Thursday, September 22, 2011

Be Careful What You Wish For



The second blessing God gave us came in the form of my job.

When we moved, I gave myself a couple of weeks to settle in and figure out what I wanted to do.  But when the time came to get a job, it roared into town with a fury!

All of a sudden, I didn’t want a job, I needed a job.  What was I doing all day?  Why did I suddenly become so boring? Where is my life going? What if I forget how to talk to people? HowlongbeforeIbecomeacrazycatlady?? I was bored and lonely and needed desperately to get out of the house.  So the search began.

But not so fast, I had a couple of problems.

Problem #1- Hubby and I share a car.  He has a full-time job which he uses said car to get to.  Me=carless. Therefore, I needed a job that was either within walking distance or on the way to his job with magical hours that perfectly coincide with his.

Problem#2- I haven’t the slightest idea what to do with my life.  I got a degree in early childhood education because I really like hanging out with kids. I discovered, however, that I do not enjoy teaching them.  They are much more fun to hang out with than to teach.

So Google and I became very good friends.  Monster.com and careerbuilder.com were invited to the party as well.  I prayed and prayed and prayed over this (thus far nonexistent) job.  I prayed very specifically (which I rarely do) that whatever God wanted me to do, he would open the doors, because I hadn’t the slightest clue. Even MORE specifically, I prayed that if he didn’t want me to get the job, I wouldn’t even get an interview.

In my floundering, I turned where most directionless recent-grads turn: Starbucks.  There were two within walking distance, I worked in food service for many years, and I really do like the coffee shop atmosphere.  I applied, feeling pretty confident (here’s where that college degree pays off *nudge nudge*), and mentally gave myself a week to hear back from them.

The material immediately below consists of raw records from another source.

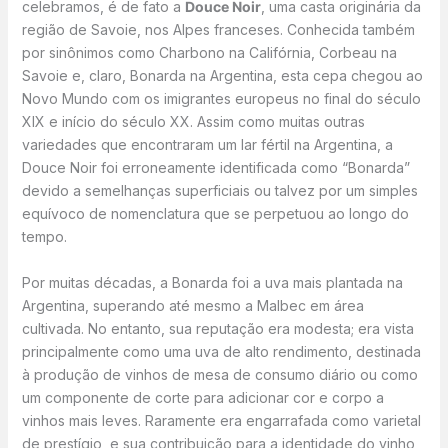
celebramos, é de fato a
Douce Noir
, uma casta originária da
região de Savoie, nos Alpes franceses. Conhecida também
por sinônimos como Charbono na Califórnia, Corbeau na
Savoie e, claro, Bonarda na Argentina, esta cepa chegou ao
Novo Mundo com os imigrantes europeus no final do século
XIX e início do século XX. Assim como muitas outras
variedades que encontraram um lar fértil na Argentina, a
Douce Noir foi erroneamente identificada como “Bonarda”
devido a semelhanças superficiais ou talvez por um simples
equívoco de nomenclatura que se perpetuou ao longo do
tempo.
Por muitas décadas, a Bonarda foi a uva mais plantada na
Argentina, superando até mesmo a Malbec em área
cultivada. No entanto, sua reputação era modesta; era vista
principalmente como uma uva de alto rendimento, destinada
à produção de vinhos de mesa de consumo diário ou como
um componente de corte para adicionar cor e corpo a
vinhos mais leves. Raramente era engarrafada como varietal
de prestígio, e sua contribuição para a identidade do vinho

A week came and went, and nothin’.  So what’s a stir-crazy housewife with no kids and barely any “house” to do?

Sulk.  That’s what.  But all the pouting in the world didn’t give me a job, so back to the drawing table, friends.

(There really is a blessing in all this.  I’ll get to it next time.  If you’re going to stick around, you may as well know that I don’t know how to make a long story short, but boy oh boy do I know how to make a short story long.  Need proof?  Look how long this parenthetical paragraph is.)